Keynote address by Mr Liviu Voinea, Deputy Governor of the National Bank of Romania, to the National Asset- Liability Management Europe 2019 Summit, London, 14 March 2019.

The views expressed in this speech are those of the speaker and not the view of the BIS.

Central bank speech  | 
18 March 2019

Summary

  • The post-crisis Phillips curve makes 3 fundamental changes to the wage Philips curve: it uses observable variables only; it changes the paradigm from flow to stock; and it allows the curve to be non-stationary.

  • We introduce the concept of a cumulative wage gap - meaning the cumulative gap between current wage and a peak reference wage value in the past. People relate to their peak gains in the past rather than to uncertain future gains. They judge their consumption decisions based on the relation between their current wages and their past wages, adjusted for inflation.

  • The shape of the post-crisis Phillips Curve expresses the theoretical assumption that the inflation rate stays below its target until the cumulative real wage gap closes, and that it increases above its target when the cumulative real wage gap becomes positive.

  • We test our hypothesis using data for 35 OECD countries for the period 1990-2017. We are able to confirm our hypothesis, as the coefficients have the expected sign and are statistically significant for the OECD panel as well as for most of the individual countries.

  • Bottom-line, inflation depends on the cumulative wage gap: it does not increase close to or above its target level until the cumulative real wage gap is closed.

  • For Phillips Curve to work, the loss of welfare from a negative cumulative real wage gap has to be fully compensated first - as a stock measure, not as a flow.
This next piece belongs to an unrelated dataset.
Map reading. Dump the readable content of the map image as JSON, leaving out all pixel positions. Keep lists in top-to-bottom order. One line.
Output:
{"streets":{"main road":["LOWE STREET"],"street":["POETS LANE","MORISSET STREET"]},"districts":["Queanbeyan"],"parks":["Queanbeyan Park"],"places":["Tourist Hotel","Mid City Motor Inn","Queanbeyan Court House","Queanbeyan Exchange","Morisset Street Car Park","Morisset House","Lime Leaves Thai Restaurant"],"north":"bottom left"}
  • The policy implication from this finding is that, for those countries which have not closed their cumulative real wage gap (most of the developed economies), inflation will remain subdued until they close their cumulative wage gap.

Distinguished guests,

I would like to thank the organizers, Central Banking, for inviting me to speak about a very topical issue: subdued inflation.

Inflation has been subdued in the post-crisis years, and the Phillips Curve has failed to explain it. It is probably the greatest mystery of the economic science in the last decade: where has the Phillips Curve gone?